La alcaldesa Brugada expresó su consternación y prometió que su administración continuaría su lucha contra la inseguridad, haciendo hincapié en su trabajo de larga data con ambas víctimas. El tiroteo se produjo a primera hora de la mañana, cuando las víctimas se encontraban en un Audi en una calle muy transitada; cuatro balas impactaron en el parabrisas y un cuerpo quedó en la acera.
El analista de seguridad David Saucedo sugirió que los asesinatos tenían el sello de un golpe del crimen organizado dirigido a presionar al gobierno de Brugada, cuestionando por qué Guzmán, una figura vital para el alcalde, carecía de un destacamento de seguridad. Por su parte, la ex alcaldesa y actual presidenta de la Ciudad de México, Claudia Sheinbaum, condenó la violencia y prometió que no habría impunidad, señalando que no tenía conocimiento de ninguna amenaza contra Guzmán.
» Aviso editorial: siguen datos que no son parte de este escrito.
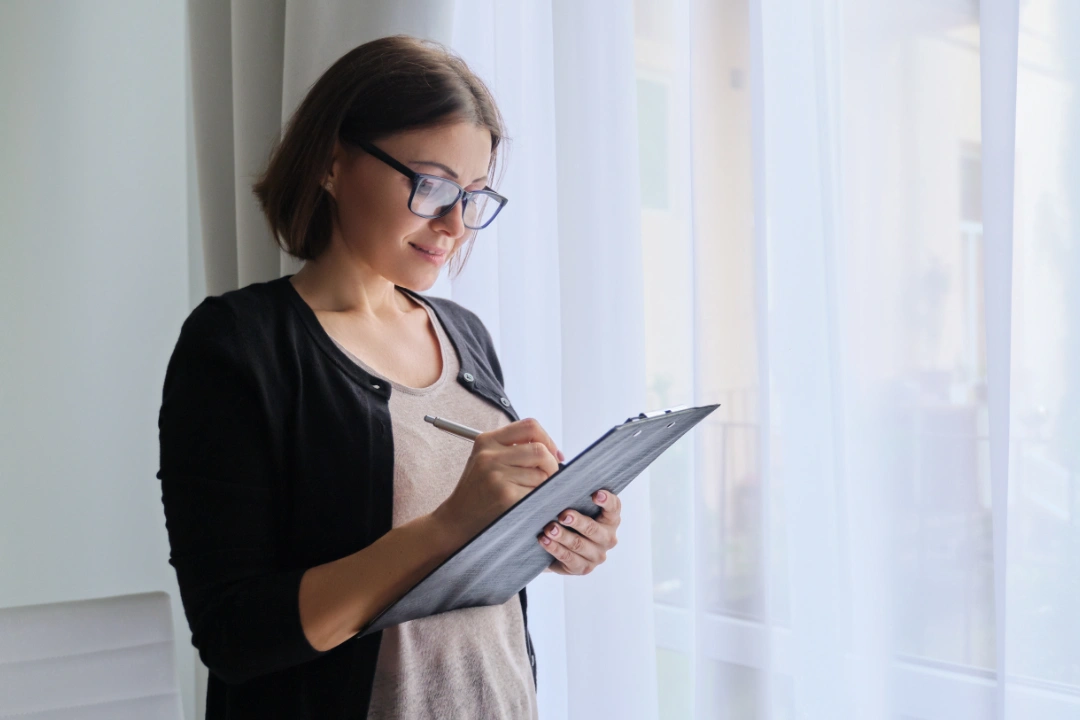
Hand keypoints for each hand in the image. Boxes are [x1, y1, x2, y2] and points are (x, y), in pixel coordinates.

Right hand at [433, 418, 564, 546]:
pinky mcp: (505, 495)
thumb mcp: (486, 460)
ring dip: (544, 485)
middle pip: (540, 450)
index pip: (530, 426)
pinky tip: (526, 503)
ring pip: (542, 473)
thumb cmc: (477, 491)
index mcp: (487, 440)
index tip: (553, 454)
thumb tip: (553, 451)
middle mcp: (490, 455)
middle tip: (548, 478)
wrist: (456, 519)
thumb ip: (513, 448)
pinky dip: (539, 498)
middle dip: (551, 466)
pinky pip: (537, 492)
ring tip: (530, 492)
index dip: (548, 439)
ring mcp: (496, 475)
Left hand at [539, 489, 620, 575]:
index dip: (606, 501)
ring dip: (562, 536)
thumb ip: (575, 494)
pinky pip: (569, 559)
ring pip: (579, 545)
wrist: (561, 546)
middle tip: (563, 515)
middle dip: (578, 522)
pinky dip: (555, 549)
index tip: (595, 494)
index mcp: (611, 519)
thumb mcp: (576, 506)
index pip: (614, 508)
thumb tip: (562, 476)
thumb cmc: (571, 519)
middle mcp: (608, 538)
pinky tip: (545, 541)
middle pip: (593, 529)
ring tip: (549, 529)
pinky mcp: (583, 568)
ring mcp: (597, 555)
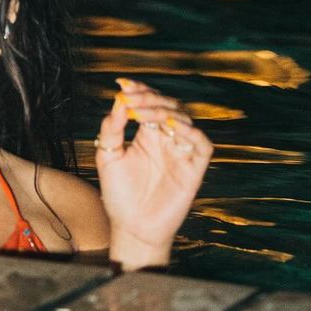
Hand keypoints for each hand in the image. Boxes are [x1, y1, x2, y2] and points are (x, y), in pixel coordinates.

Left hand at [94, 78, 212, 266]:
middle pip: (168, 106)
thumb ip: (112, 128)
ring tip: (143, 111)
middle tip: (130, 97)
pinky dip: (191, 132)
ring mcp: (181, 153)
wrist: (131, 227)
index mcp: (147, 133)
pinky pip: (202, 145)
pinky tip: (171, 126)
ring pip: (185, 120)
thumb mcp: (108, 155)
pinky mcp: (194, 170)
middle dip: (149, 98)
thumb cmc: (119, 194)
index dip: (139, 90)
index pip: (149, 103)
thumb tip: (118, 100)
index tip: (122, 83)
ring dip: (164, 110)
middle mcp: (166, 139)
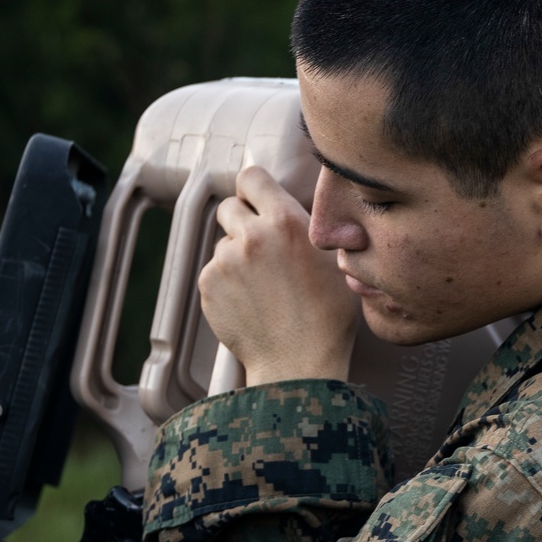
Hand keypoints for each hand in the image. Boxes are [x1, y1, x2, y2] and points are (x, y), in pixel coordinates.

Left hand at [202, 166, 359, 384]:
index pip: (252, 177)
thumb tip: (291, 211)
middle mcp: (251, 236)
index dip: (254, 189)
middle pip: (229, 207)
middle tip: (261, 248)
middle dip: (242, 221)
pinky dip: (226, 283)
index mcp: (285, 222)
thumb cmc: (327, 318)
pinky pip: (214, 272)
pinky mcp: (208, 287)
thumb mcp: (333, 261)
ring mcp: (225, 262)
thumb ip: (305, 229)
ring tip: (262, 287)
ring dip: (236, 257)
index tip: (258, 202)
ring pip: (223, 244)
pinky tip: (249, 303)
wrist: (299, 364)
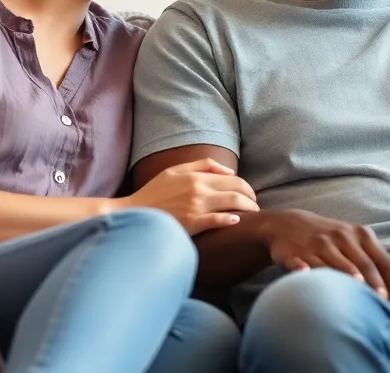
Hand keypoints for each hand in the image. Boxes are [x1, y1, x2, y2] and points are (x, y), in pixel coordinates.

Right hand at [124, 158, 258, 234]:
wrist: (134, 214)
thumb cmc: (153, 193)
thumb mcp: (174, 171)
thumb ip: (202, 166)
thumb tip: (228, 171)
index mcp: (196, 176)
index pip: (232, 179)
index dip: (246, 187)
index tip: (250, 195)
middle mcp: (199, 189)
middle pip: (237, 190)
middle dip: (252, 198)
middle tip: (256, 206)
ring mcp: (197, 206)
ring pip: (233, 204)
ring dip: (248, 209)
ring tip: (252, 215)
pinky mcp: (193, 223)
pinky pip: (218, 220)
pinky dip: (231, 220)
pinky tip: (237, 221)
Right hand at [260, 209, 389, 310]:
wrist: (288, 223)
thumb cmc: (331, 239)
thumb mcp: (354, 242)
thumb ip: (373, 262)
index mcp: (361, 235)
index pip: (384, 261)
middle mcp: (342, 237)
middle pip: (364, 263)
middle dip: (375, 283)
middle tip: (383, 302)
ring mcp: (319, 244)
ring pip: (335, 262)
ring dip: (346, 275)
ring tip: (356, 292)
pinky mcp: (296, 252)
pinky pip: (300, 262)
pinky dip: (302, 269)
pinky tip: (305, 274)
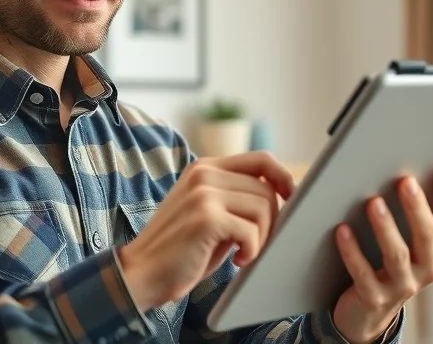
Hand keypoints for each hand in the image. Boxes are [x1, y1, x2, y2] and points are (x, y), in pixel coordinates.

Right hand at [117, 151, 294, 312]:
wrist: (140, 272)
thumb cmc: (181, 249)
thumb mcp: (209, 212)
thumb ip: (236, 197)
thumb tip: (283, 197)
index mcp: (206, 167)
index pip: (261, 160)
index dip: (284, 179)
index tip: (292, 201)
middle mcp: (204, 174)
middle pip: (266, 189)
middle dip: (271, 221)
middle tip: (254, 244)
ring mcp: (203, 193)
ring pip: (263, 208)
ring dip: (261, 238)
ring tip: (244, 253)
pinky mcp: (205, 217)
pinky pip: (251, 231)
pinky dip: (251, 250)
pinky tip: (237, 260)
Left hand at [331, 166, 432, 343]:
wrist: (372, 310)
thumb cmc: (404, 264)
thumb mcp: (430, 242)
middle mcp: (429, 270)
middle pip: (427, 236)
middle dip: (418, 208)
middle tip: (406, 181)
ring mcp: (402, 285)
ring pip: (397, 255)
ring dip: (386, 227)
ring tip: (374, 202)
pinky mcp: (375, 296)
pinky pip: (363, 272)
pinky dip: (352, 251)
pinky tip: (343, 230)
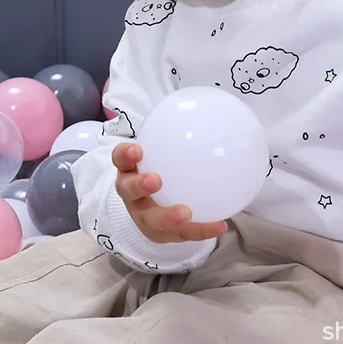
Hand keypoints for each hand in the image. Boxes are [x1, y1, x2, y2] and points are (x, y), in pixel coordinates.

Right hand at [113, 142, 227, 243]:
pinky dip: (201, 230)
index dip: (125, 154)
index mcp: (129, 170)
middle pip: (128, 191)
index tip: (138, 149)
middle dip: (139, 186)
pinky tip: (221, 225)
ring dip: (167, 216)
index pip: (121, 159)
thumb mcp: (161, 152)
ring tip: (185, 213)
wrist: (150, 205)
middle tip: (155, 180)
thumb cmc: (161, 169)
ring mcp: (143, 216)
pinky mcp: (160, 235)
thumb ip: (179, 135)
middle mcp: (131, 195)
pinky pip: (181, 235)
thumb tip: (213, 108)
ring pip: (150, 219)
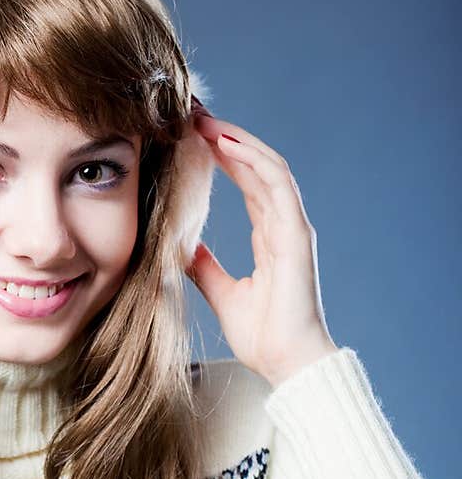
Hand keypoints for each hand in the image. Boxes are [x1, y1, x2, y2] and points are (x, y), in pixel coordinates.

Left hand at [184, 109, 338, 388]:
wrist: (287, 364)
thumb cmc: (262, 336)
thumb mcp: (220, 293)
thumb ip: (204, 267)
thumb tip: (180, 246)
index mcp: (269, 237)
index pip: (248, 183)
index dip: (224, 156)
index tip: (192, 135)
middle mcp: (283, 225)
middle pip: (257, 167)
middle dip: (227, 138)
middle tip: (194, 115)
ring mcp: (292, 227)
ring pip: (269, 167)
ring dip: (239, 140)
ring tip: (207, 120)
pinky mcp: (297, 234)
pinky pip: (278, 185)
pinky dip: (254, 160)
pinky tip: (229, 143)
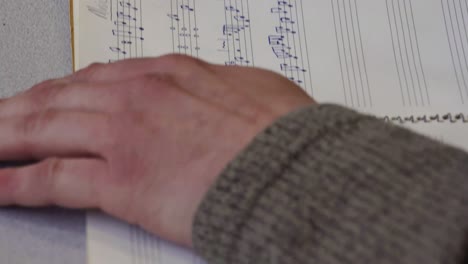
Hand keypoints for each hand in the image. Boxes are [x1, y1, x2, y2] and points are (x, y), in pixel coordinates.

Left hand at [0, 55, 313, 245]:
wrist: (290, 170)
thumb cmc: (281, 134)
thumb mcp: (255, 88)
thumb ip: (223, 85)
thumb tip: (218, 88)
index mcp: (168, 73)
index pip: (99, 77)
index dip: (67, 89)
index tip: (51, 97)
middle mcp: (137, 97)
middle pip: (59, 98)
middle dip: (22, 108)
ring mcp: (123, 136)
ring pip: (44, 129)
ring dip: (6, 136)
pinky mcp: (121, 182)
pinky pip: (52, 180)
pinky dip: (18, 183)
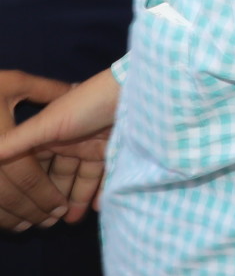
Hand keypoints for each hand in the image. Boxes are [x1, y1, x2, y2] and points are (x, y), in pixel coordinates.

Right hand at [0, 69, 118, 224]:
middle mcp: (69, 140)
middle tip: (48, 223)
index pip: (34, 166)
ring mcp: (92, 145)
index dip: (29, 187)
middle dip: (52, 198)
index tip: (25, 211)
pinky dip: (101, 191)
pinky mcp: (114, 150)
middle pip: (58, 175)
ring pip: (81, 177)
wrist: (132, 93)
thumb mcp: (46, 122)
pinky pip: (105, 175)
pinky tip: (96, 208)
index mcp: (48, 133)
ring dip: (76, 199)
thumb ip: (19, 141)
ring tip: (70, 221)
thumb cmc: (85, 104)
Ambas mujeres son aliadas en el partido Morena y han trabajado juntas en el panorama político.
Los índices de homicidios en Ciudad de México aumentaron ligeramente durante el primer trimestre de este año en comparación con el mismo periodo del año anterior, lo que pone de manifiesto la preocupación constante por la seguridad y el crimen organizado en la capital. El ataque subraya el peligroso entorno al que se enfrentan los funcionarios públicos y la urgente necesidad de mejorar la protección en medio del aumento de la violencia.